Distribution If you spend the time and effort to create content, you want people to read it. That means distribution is essential. This encompasses four umbrellas: owned, paid, earned and shared.




Owned are all the places you have control over: your blog, newsletter, social channels, app notifications. Paid is anywhere you put your content with money behind it to garner more eyeballs: sponsored social posts, online ads, Reddit, etc. Earned is when other publications link to your content. Shared is when other people spread your content via their social networks. You can leverage all of these approaches if you have a dedicated communications team. Most small businesses don’t have these resources. The two distribution strategies I lean on are social and owned, specifically a monthly newsletter. Fold in some earned strategies when possible. Don't overlook your own social channels and the social networks of your employees. Everyone in your company should and can be an extension of your marketing efforts. Think about how a single piece of content can be chopped up, remixed and reused across Facebook, Instagram, LinkedIn, Reddit and/or Fark. Send it to industry bloggers or writers.
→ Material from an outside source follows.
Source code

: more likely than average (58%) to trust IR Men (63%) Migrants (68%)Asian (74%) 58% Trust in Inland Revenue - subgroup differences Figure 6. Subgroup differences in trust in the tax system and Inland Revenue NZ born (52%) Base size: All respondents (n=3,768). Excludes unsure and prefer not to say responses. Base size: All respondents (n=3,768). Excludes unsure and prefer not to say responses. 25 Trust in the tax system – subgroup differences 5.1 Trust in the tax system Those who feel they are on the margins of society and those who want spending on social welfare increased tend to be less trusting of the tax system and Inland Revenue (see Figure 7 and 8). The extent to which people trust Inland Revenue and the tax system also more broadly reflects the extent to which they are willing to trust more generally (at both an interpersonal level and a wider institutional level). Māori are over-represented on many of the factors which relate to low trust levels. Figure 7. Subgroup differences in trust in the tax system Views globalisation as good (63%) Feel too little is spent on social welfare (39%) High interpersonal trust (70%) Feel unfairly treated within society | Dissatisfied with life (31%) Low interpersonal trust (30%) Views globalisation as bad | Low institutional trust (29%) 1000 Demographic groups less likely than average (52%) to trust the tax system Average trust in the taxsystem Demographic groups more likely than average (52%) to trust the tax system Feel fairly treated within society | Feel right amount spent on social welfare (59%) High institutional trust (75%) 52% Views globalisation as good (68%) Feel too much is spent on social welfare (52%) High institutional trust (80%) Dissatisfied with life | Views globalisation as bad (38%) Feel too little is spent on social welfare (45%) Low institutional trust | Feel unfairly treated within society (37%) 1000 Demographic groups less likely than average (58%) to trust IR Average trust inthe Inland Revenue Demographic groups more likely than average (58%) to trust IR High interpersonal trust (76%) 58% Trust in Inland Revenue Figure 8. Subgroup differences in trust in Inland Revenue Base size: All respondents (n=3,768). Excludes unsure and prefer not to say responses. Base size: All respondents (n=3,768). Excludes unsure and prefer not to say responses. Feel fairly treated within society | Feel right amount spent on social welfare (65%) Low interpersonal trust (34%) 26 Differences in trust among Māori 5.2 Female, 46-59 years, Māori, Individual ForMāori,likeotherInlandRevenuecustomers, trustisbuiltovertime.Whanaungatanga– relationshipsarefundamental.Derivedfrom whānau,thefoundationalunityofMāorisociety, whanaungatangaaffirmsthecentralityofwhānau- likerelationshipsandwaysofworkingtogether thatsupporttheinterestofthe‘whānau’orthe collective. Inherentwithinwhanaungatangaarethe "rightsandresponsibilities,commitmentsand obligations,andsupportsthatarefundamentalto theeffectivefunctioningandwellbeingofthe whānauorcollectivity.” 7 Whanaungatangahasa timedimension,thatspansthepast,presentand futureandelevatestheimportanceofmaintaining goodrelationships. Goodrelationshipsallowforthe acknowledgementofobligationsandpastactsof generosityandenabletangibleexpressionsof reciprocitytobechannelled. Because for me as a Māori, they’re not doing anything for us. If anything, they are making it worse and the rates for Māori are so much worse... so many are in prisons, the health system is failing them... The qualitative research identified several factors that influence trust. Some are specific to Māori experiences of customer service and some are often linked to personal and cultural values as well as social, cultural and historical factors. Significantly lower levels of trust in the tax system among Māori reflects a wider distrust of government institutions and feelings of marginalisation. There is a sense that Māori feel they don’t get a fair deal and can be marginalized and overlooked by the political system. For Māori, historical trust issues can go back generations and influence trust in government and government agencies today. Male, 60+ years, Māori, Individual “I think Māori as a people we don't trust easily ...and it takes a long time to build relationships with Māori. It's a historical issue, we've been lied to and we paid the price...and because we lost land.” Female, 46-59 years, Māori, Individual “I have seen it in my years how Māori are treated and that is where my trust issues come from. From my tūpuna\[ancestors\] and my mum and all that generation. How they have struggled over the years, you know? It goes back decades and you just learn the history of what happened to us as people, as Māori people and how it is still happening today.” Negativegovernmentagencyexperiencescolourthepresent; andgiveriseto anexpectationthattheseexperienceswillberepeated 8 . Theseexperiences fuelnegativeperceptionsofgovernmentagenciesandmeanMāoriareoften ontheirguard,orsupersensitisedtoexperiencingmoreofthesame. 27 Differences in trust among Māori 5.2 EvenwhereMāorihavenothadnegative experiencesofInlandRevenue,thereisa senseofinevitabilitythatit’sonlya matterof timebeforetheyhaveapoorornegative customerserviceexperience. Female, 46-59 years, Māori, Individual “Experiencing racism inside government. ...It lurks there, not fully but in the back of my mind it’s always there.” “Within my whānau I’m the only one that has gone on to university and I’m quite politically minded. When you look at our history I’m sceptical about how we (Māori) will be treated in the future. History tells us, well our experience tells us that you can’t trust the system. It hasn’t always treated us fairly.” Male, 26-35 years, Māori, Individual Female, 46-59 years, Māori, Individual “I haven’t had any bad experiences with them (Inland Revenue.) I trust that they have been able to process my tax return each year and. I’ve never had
Give it to your sales team so that they can send in emails, etc.

Ideation As far as finding things to write about, there are no shortage of ideas out there. Typically, idea generators can be lumped into internal, external and digital buckets. Internal generators include sales, SMEs or your customers. External generators include trade publications, analyst reports, your competitors, original data, surveys, social media, etc. Digital generators include a handful of awesome tools (free with paid tiers) like BuzzSumo, Ubersuggest, SEMrush, Google Trends or Answer the Public. These tools are like your content marketing cheat code.